WHAT NEEDS TO BE DONE: Which lines below include "image"? Copy them all.

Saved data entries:
⟨
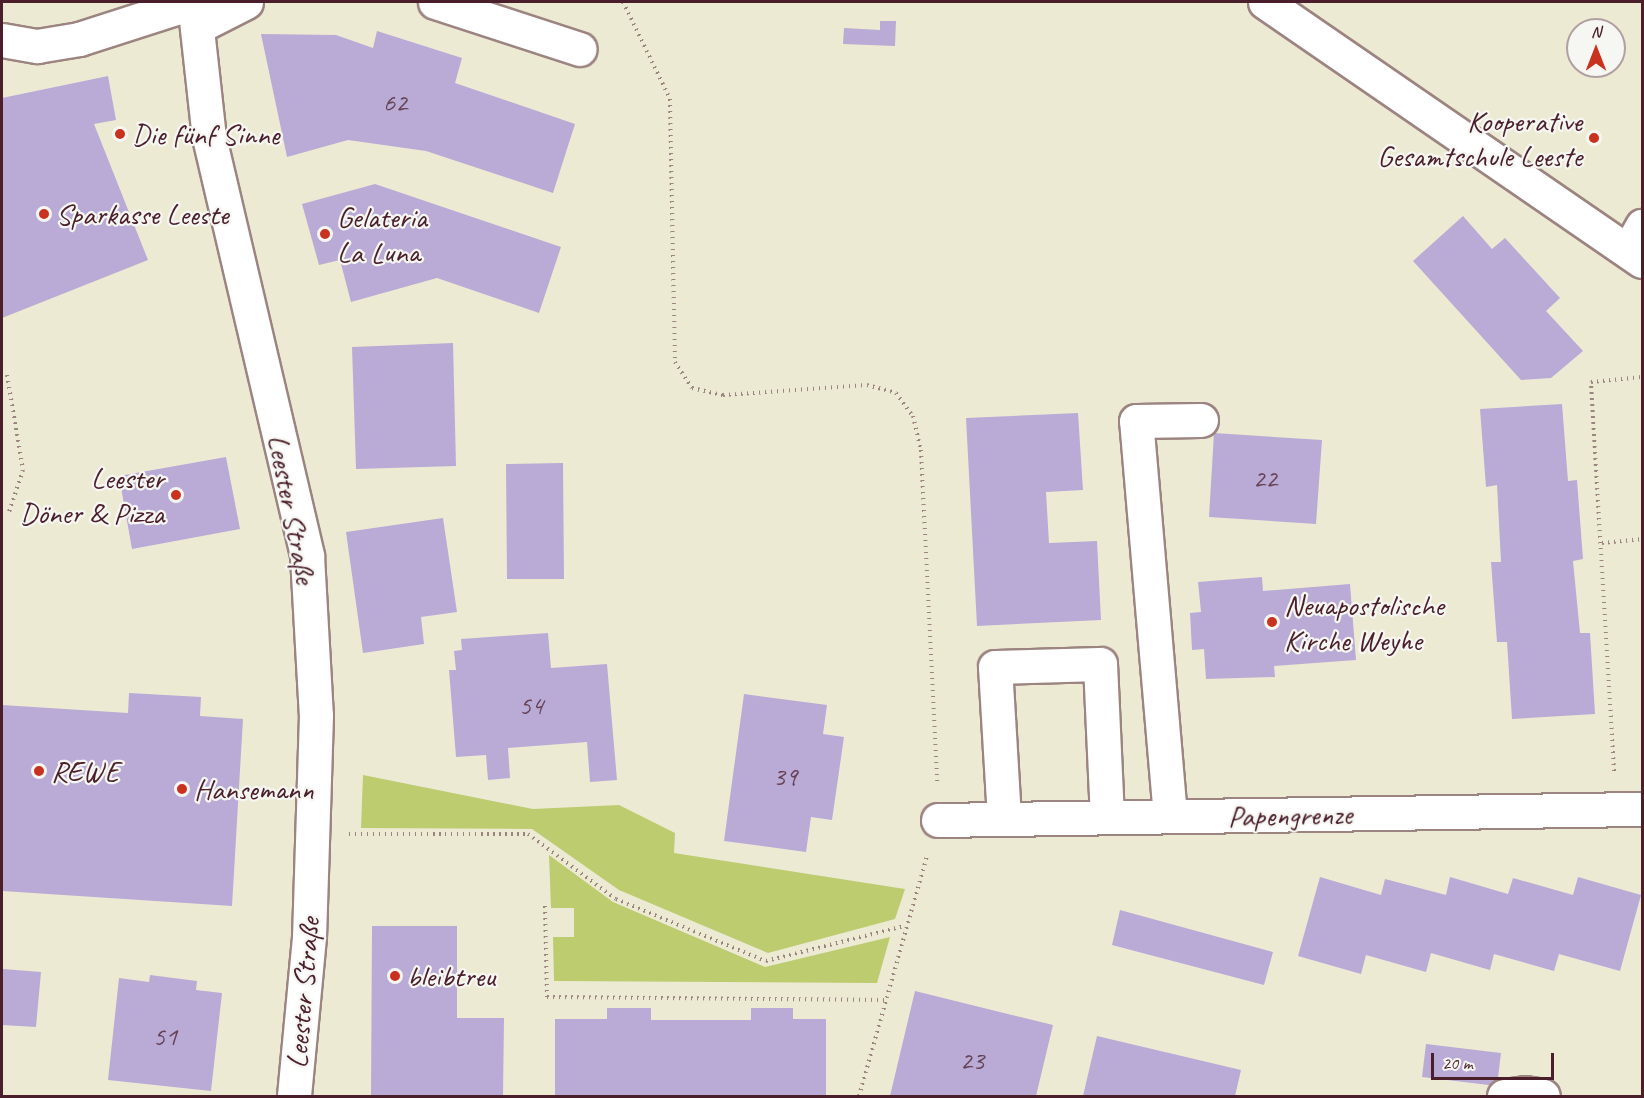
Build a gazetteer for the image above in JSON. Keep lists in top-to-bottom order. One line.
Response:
{"streets":{"street":["Leester Straße","Papengrenze"]},"places":["Die fünf Sinne","Kooperative Gesamtschule Leeste","Sparkasse Leeste","Gelateria La Luna","Leester Döner & Pizza","Neuapostolische Kirche Weyhe","REWE","Hansemann","bleibtreu"],"house_numbers":["62","22","54","39","51","23"],"scale_bar":"20 m","north":"top"}
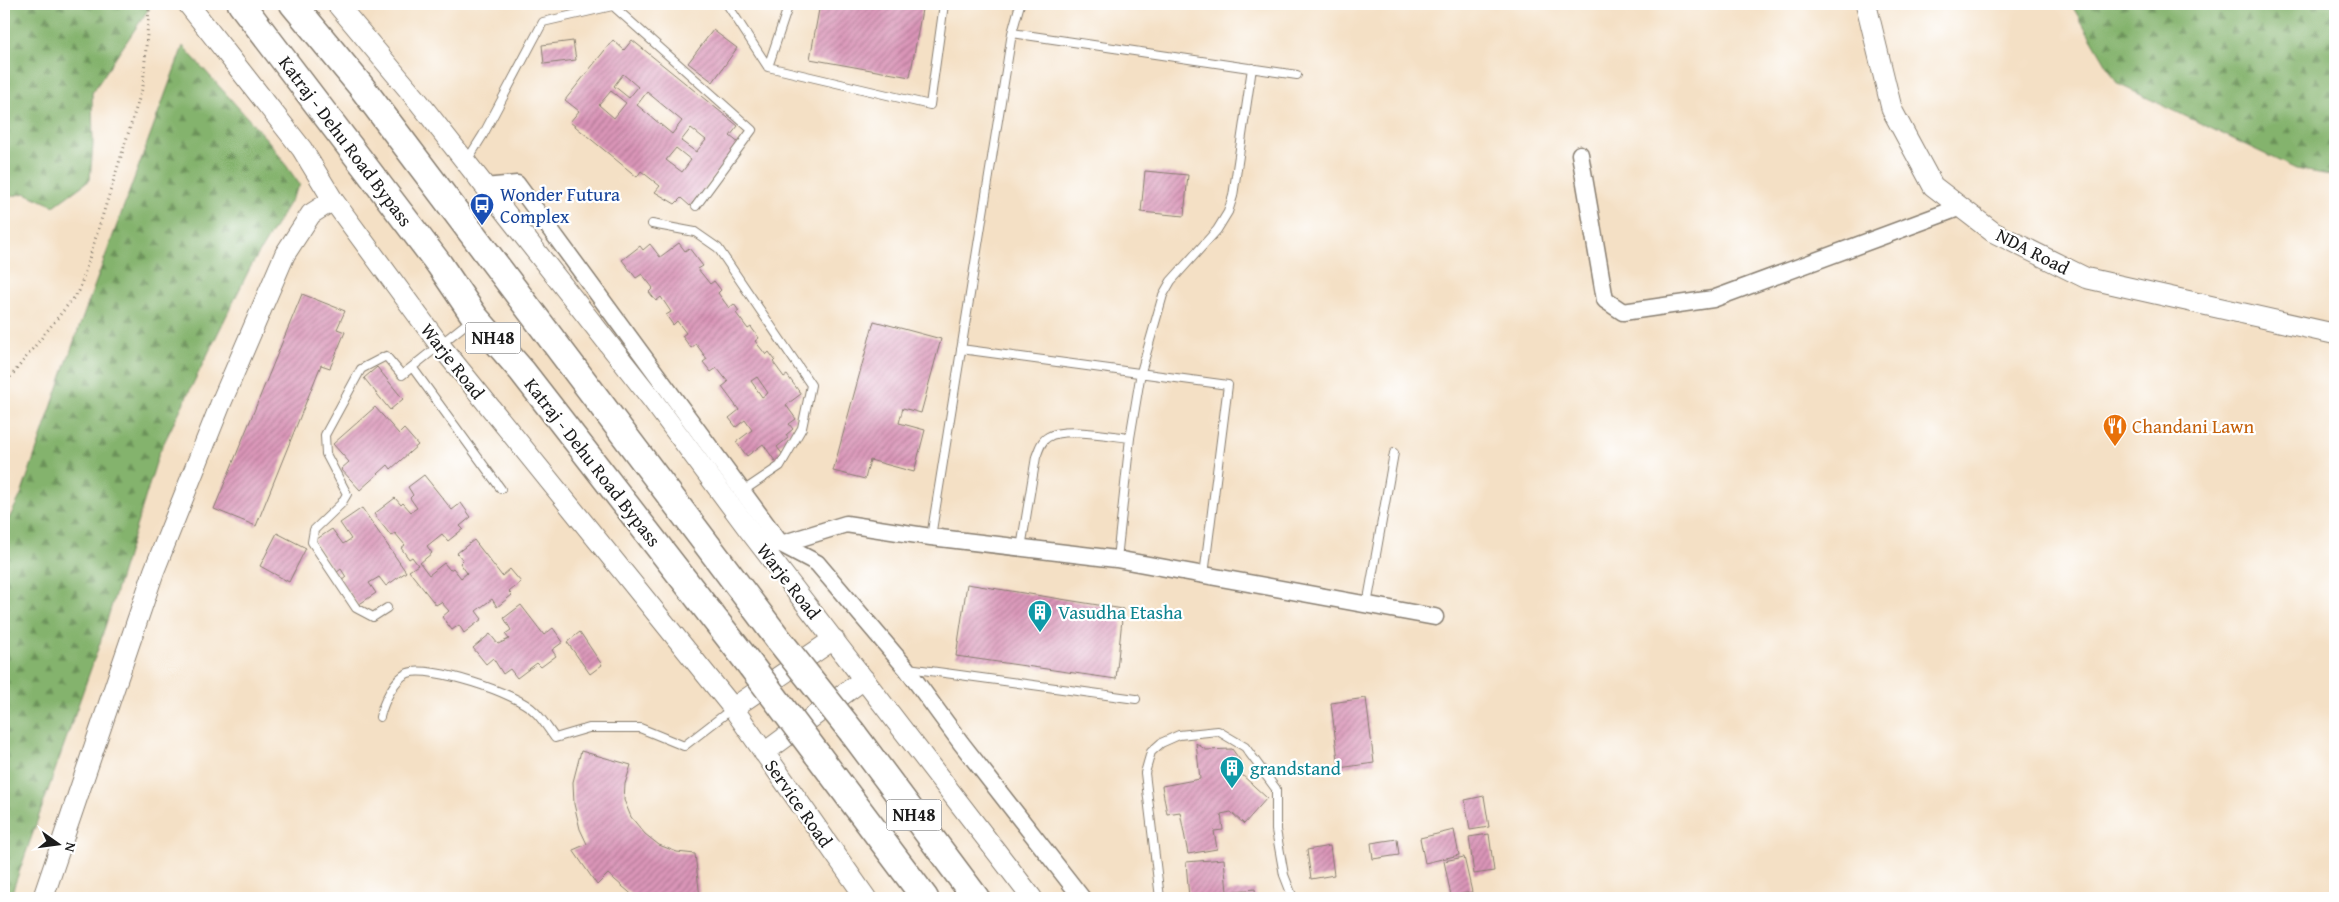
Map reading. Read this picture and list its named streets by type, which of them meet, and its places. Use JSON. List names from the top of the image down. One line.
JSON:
{"streets":{"highway":["Katraj - Dehu Road Bypass","NH48"],"street":["NDA Road","Warje Road","Service Road"]},"crossings":[["Warje Road","Service Road"]],"places":{"bus stop":["Wonder Futura Complex"],"restaurant":["Chandani Lawn"],"building":["Vasudha Etasha","grandstand"]},"north":"right"}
⟩
EXERCISE RESPONSE:
Build a gazetteer for the image above in JSON. Keep lists in top-to-bottom order. One line.
Map reading. Read this picture and list its named streets by type, which of them meet, and its places. Use JSON. List names from the top of the image down. One line.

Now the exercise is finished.